## TASK ITEM
Using the records below, filter out every line that lacks "sickness" and copy the rest.

## EXERCISE INPUT
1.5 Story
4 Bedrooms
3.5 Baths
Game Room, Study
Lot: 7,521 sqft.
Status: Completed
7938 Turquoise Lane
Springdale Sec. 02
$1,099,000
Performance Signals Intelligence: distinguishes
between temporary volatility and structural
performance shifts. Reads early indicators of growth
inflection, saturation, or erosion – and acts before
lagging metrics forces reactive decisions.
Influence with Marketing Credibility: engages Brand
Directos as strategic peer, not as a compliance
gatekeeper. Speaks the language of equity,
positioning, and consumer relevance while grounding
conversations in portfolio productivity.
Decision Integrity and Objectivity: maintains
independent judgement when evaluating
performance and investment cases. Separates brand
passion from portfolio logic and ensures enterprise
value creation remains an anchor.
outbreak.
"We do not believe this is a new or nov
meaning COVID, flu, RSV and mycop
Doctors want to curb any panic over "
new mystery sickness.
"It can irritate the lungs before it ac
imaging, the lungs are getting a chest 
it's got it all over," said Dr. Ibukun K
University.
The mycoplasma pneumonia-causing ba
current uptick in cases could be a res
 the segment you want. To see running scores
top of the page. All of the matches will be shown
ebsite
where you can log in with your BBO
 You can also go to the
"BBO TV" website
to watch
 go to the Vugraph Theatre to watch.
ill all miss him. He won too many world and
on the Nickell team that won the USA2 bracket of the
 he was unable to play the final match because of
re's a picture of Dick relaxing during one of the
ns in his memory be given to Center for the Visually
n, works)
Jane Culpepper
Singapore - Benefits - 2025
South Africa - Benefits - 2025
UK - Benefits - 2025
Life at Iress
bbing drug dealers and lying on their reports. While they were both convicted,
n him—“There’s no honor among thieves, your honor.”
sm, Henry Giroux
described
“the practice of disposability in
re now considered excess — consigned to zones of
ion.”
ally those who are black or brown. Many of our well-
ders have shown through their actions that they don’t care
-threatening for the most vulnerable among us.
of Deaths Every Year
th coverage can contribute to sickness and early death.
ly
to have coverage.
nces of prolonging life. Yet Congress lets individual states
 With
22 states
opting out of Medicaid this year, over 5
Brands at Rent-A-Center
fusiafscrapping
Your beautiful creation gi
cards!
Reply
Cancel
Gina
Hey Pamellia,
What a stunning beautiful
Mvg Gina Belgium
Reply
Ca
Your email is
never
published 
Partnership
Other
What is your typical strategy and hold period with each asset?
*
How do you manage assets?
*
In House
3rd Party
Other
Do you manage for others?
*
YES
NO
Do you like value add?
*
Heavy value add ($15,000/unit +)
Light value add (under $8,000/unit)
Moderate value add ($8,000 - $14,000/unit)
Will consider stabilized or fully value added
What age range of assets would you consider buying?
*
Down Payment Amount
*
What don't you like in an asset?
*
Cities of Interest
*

## EXERCISE RESULT
new mystery sickness.
th coverage can contribute to sickness and early death.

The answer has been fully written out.